Гостиница «Каскад». Автомобиль останавливается у входа. Девочка не двигается. Она говорит, что не хочет идти туда. Китаец не спрашивает, почему. Он велит шоферу ехать обратно.
Девочка прижалась к китайцу. Говорит очень тихо:
— Я хочу к тебе домой. Ты ведь это знаешь. Зачем ты повез меня в «Каскад»?
Он обнимает ее за плечи:
— Я сделал глупость, — говорит он.
Она сидит, прижавшись к нему, спрятав голову у него на груди.
— Я снова хочу тебя. Ты даже не представляешь себе как сильно…
Он просит ее никогда так не говорить. Она обещает. Больше она не будет так говорить.
А потом он говорит, что он тоже хочет ее, так же сильно.

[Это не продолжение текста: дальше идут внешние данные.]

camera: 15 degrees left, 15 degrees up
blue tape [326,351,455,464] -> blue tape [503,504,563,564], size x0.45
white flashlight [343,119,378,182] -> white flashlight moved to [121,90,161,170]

Они едут обратно по китайскому городу.
Они не видят его. Даже когда они делают вид, что смотрят в окно, они все равно ничего не видят.
Невзначай переглядываются. И тут же опускают глаза. Сидят неподвижно с закрытыми глазами, словно все еще смотрят друг на друга.
— Я очень хочу вас, — говорит девочка.
То, что чувствует она, тоже чувствует и он, — говорит китаец.
Оба отворачиваются к окнам.
На них стремительно обрушивается китайский город, грохоча трамваями: они словно попали в самое пекло сражения, в ряды изнуренной, древней китайской армии. Трамваи снуют туда-сюда, не переставая трезвонить. От стука трещетки хочется заткнуть уши. На поручнях трамваев гроздями висит шолонская детвора, на крышах — женщины с сияющими младенцами, у дверей специальные предохранительные цепочки — тут стоят ивовые корзины с дичью и фруктами. Трамваи не похожи на трамваи, они разбухли, на них вроде бы появились наросты.
Внезапно и совершенно необъяснимым образом толпа редеет.
Ну вот. Здесь уже спокойно. Шум слышен, но только вдалеке. Женщины уже не мчатся галопом, а с достоинством шествуют по улице. Улица состоит из отдельных домов — коробочек. В Индокитае таких много. Фонтаны. Сверху улицу прикрывает галерея. На этой улице нет ни магазинов, ни трамваев. Прямо на земле, в тени от галереи отдыхают деревенские торговцы. Гомон Шолона еле слышен, такое впечатление, что в самой гуще города вдруг появилась тихая деревенька. Сюда они и ехали. Под эту галерею.
Дверь.
Китаец открывает ее.
Полумрак.
И как ни странно, очень скромно. Даже банально. В общем никак.
— Я не покупал новой мебели, — объясняет он. — Оставил ту, что была.
— Где ты видишь здесь мебель… — смеется она.
Он оглядывается и совсем тихо говорит, что в общем-то она права: вся его мебель — это кровать, кресло и стол.